Colin Macpherson, divisional CEO for ENGIE UK & Ireland, said: “The next ten years are crucial to address the climate crisis – and in the same timescale this regeneration project will become a reference of sustainable living, fit for the UK’s net-zero future. The local people have been at the heart of every decision, concept and planning application, with our teams determined to deliver something special for the people of Rugeley – that will inject new life, jobs, homes and education into the community.
“This is a really meaningful example of building back greener and better in the wake of the Covid pandemic and we are lucky to have had the backing and support of Cannock Chase District Council, Lichfield District Council and Staffordshire County Council to bring this to fruition. We hope this regeneration could become a blueprint for other UK former carbon intensive industrial centres to create positive outcomes for their communities compatible with a net-zero future.”
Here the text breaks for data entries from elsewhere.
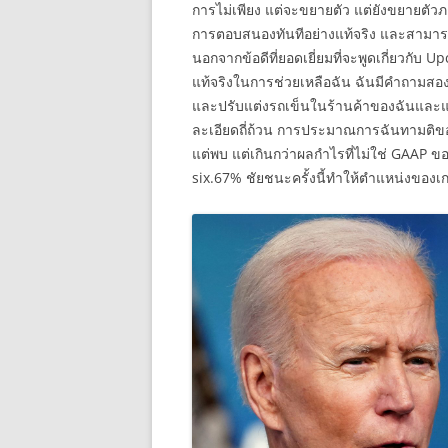
การไม่เพียง แต่จะขยายตัว แต่ยังขยายตัว
การตอบสนองทันทีอย่างแท้จริง และสามารถให้
นอกจากข้อดีที่ยอดเยี่ยมที่จะพูดเกี่ยวกับ U
แท้จริงในการช่วยเหลือฉัน ฉันมีคำถามสองส
และปรับแต่งรถเข็นในร้านค้าของฉันและแ
ละเอียดถี่ถ้วน การประมาณการฉันทามติของ
แต่พบ แต่เกินกว่าผลกำไรที่ไม่ใช่ GAAP ของ
six.67% ชัยชนะครั้งนี้ทำให้ตำแหน่งของเก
Cannock Chase Council’s leader, councillor Olivia Lyons said: “This is both an exciting and emotional day for the community. It’s exciting as it shows ENGIE’s ambitious plans for this brownfield site are starting to become reality, yet emotional too for our community. Local people like myself have grown up with the towers being such a dominant feature in the local landscape and they are visible for miles around.
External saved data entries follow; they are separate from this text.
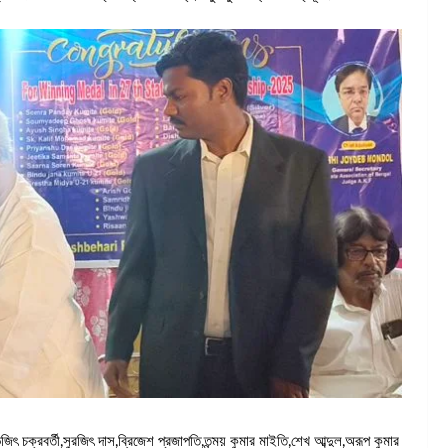
ৎ চক্রবর্তী,সুরজিৎ দাস,ব্রিজেশ প্রজাপতি,তন্ময় কুমার মাইতি,শেখ আব্দুল,অরূপ কুমার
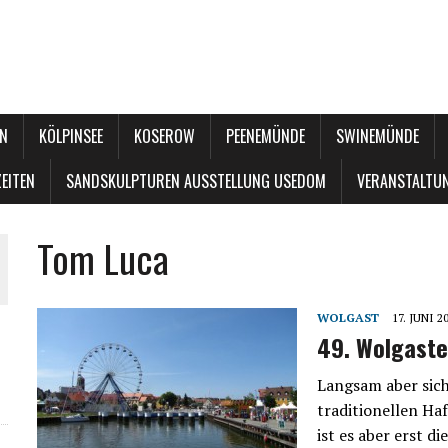
N
KÖLPINSEE
KOSEROW
PEENEMÜNDE
SWINEMÜNDE
EITEN
SANDSKULPTUREN AUSSTELLUNG USEDOM
VERANSTALTU
Tom Luca
WOLGAST
17. JUNI 2
49. Wolgast
Langsam aber sich
traditionellen Ha
ist es aber erst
“From today an icon of Rugeley is no more but there is no doubt a bright future is on the horizon, with welcome new homes, the planned all-through school, premises for businesses and leisure facilities including a new riverside country park the whole community will be able to use and enjoy.
“We may be saying goodbye to the towers and to an element of our local industrial past but we must now look forward to an environmental future where responding to climate change will feature for both ENGIE as site developers and the Council with its commitment to economic recovery and health and wellbeing in Rugeley, and across the District.”